Ter voorbereiding van de viering van de woensdag

Ter voorbereiding van de viering van de woensdag

Uit de geschriften van de zalige Edith Stein († 1942)

Eén met God

Hoe wonderlijk is deze ruil! Door een lichaam aan te nemen schenkt de Schepper van het mensdom ons zijn godheid. Om dit wonder tot stand te brengen is de Verlosser immers in de wereld gekomen. God werd een mensenkind, opdat de mensen kinderen van God konden worden. Een van ons had de band van het goddelijk kindschap verbroken, een van ons moest deze band weer herstellen en de boete betalen. Niemand van de oude, zieke en verwilderde stam kon dit doen. Een nieuwe, gezonde en edele twijg moest erop geënt worden. Jezus is een van ons geworden, maar tegelijk ook meer: één met ons. Het is immers het wonderlijke van het mensdom dat wij allen één zijn. Als dat niet zo was, als wij als zelfstandige en gescheiden eenlingen los en onafhankelijk naast elkaar stonden, had de val van één onmogelijk de val van allen tot gevolg gehad. Van de andere kant zou dan het boetegeld betaald en aan ons toegeschreven kunnen worden, maar zijn gerechtigheid zou niet op de zondaars zijn overgegaan. Er zou geen rechtvaardiging mogelijk zijn geweest. Maar Hij kwam om met ons één mystiek lichaam te zijn: Hij ons hoofd, wij zijn ledematen. Als wij onze handen in de handen van het goddelijk Kind leggen, als wij ons ‘Ja’ uitspreken op zijn ‘Volg Mij’, dan zijn wij van Hem en is de weg vrij, zodat zijn goddelijk leven op ons kan overgaan.

Edith Stein

Dat is het begin van het eeuwig leven in ons. Het is nog geen zalig aanschouwen van God in het licht van de heerlijkheid; het is nog het duister van het geloof, maar het is niet meer van deze wereld: het behoort al tot het Godsrijk. Toen de heilige Maagd haar jawoord sprak, begon dit rijk op aarde en zij was zijn eerste dienstmaagd. En allen die voor en na de geboorte van het Kind in woorden en daden zijn zijde kozen – de heilige Jozef, de heilige Elisabet met haar kind en allen die om de kribbe stonden – traden binnen in het rijk van God. Het is anders uitgekomen dan men zich volgens de psalmen en profeten de heerschappij van de goddelijke Koning gedacht had. De Romeinen bleven heer en meester in het land, en hogepriesters en schriftgeleerden hielden het arme volk nog steeds onder hun juk. Onzichtbaar droeg ieder die de Heer toebehoorde, het rijk der hemelen in zich. De aardse last werd niet van de Heer weggenomen; integendeel, er werden zelfs nog veel andere lasten aan toegevoegd. Maar wat Hij in zich droeg, was een bezielde kracht die het juk zacht en de last licht maakte.

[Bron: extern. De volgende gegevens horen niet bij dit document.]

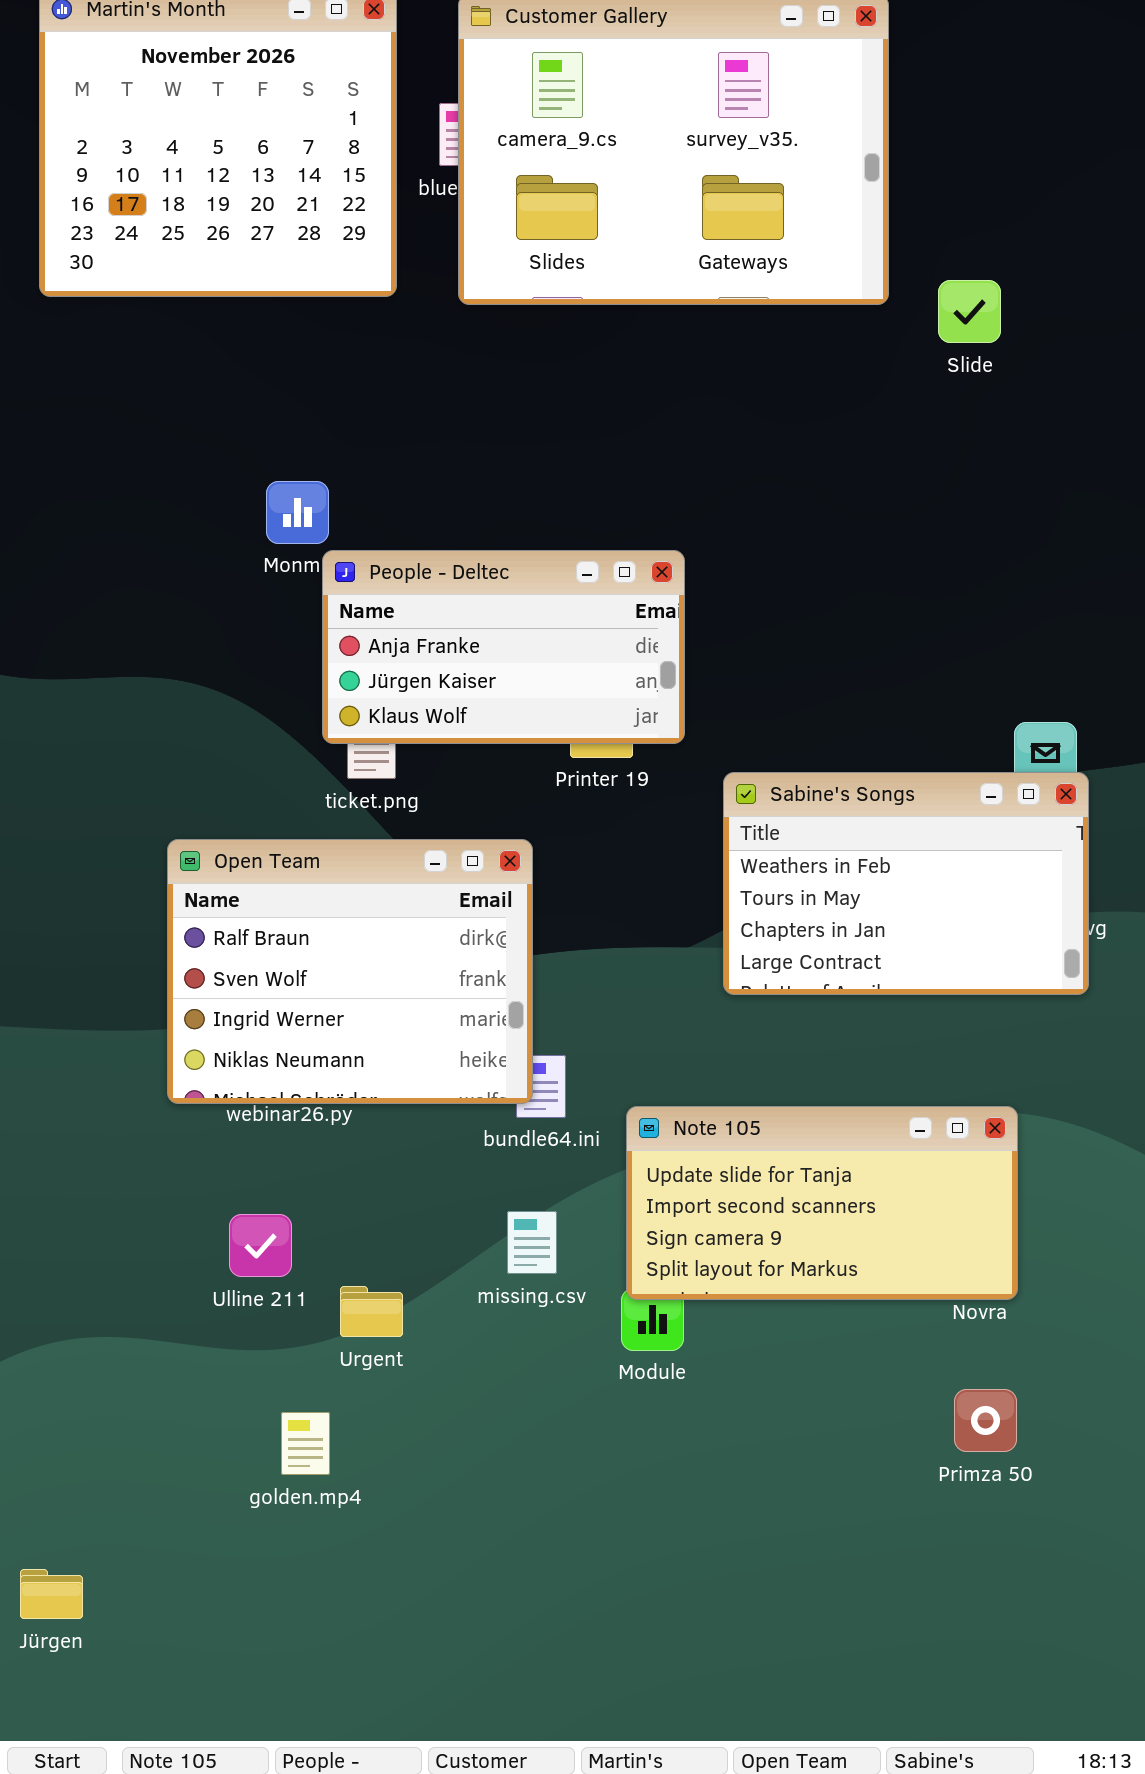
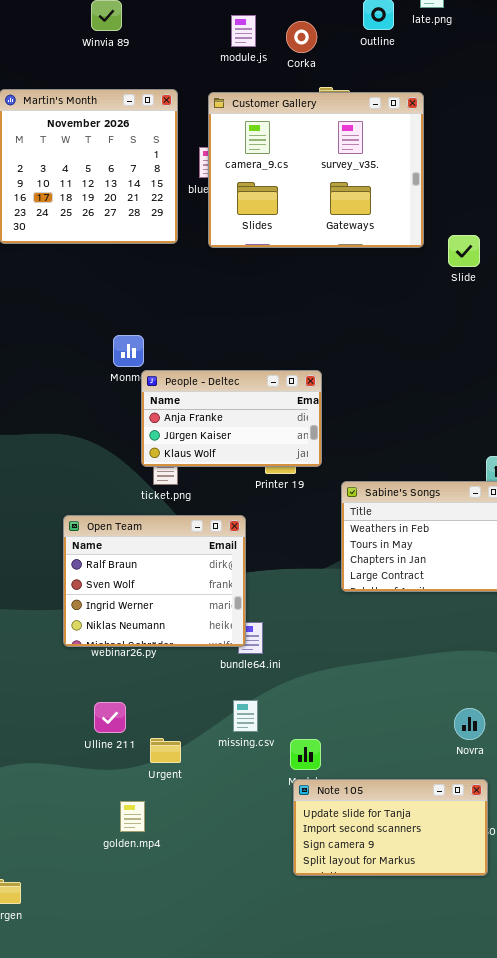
Note 105: [626,1106,1018,1300] -> [293,779,488,876], moved

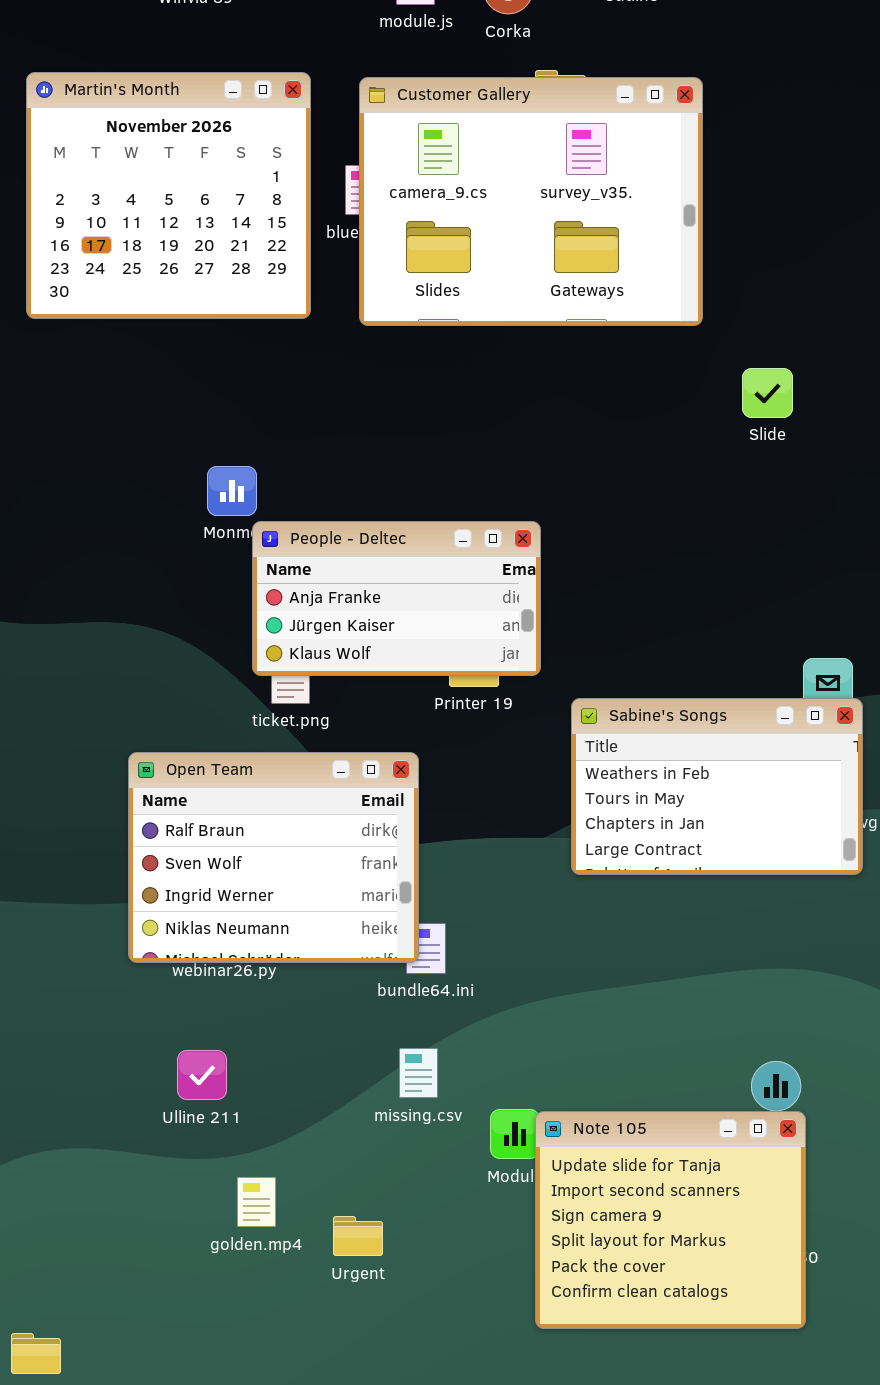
Slide: [448,235,480,267] -> [742,368,793,418], moved
Urgent: [150,738,181,763] -> [333,1216,383,1256], moved
Note 105: [293,779,488,876] -> [535,1111,806,1329], resized
golden.mp4: [120,801,145,832] -> [237,1177,276,1227], moved

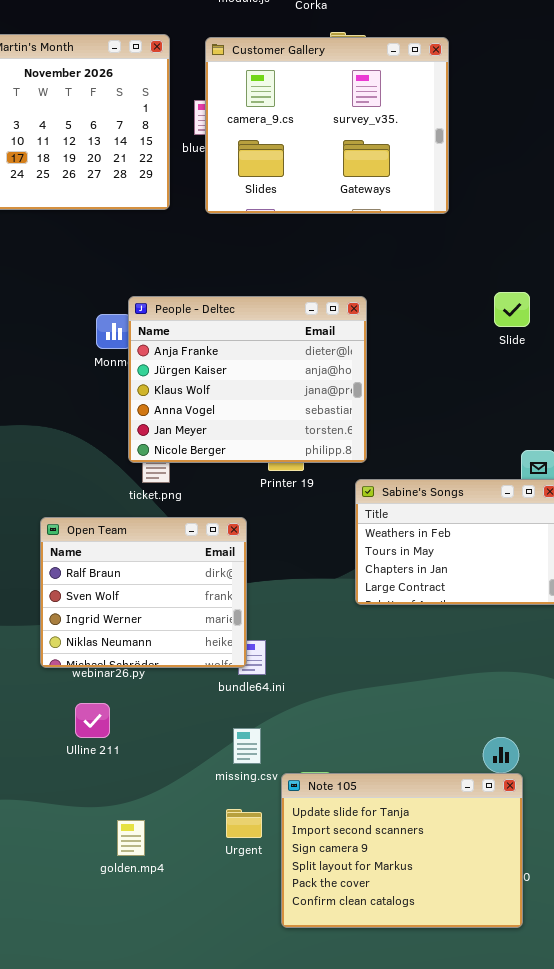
Slide: [742,368,793,418] -> [494,292,530,327], moved
People - Deltec: [252,521,541,676] -> [128,296,367,463], resized
Ulline 211: [177,1050,227,1100] -> [75,703,110,738], moved
Note 105: [535,1111,806,1329] -> [281,773,523,928], resized
Urgent: [333,1216,383,1256] -> [226,809,262,838], moved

Zo is het ook nu nog met ieder kind van God. Het goddelijk leven dat in de ziel ontstoken wordt, is het Licht dat in de duisternis is gekomen, het wonder van de heilige nacht. Wie dit licht in zich draagt, begrijpt het als erover gesproken wordt. Voor de anderen is echter alles wat men erover kan zeggen, een onbegrijpelijk gestamel. Het hele evangelie van Johannes is zo’n stamelen over het eeuwige Licht dat liefde en leven is. God in ons en wij in God, dat is ons aandeel aan het koninkrijk van God waarvoor de menswording de grondslag heeft gelegd.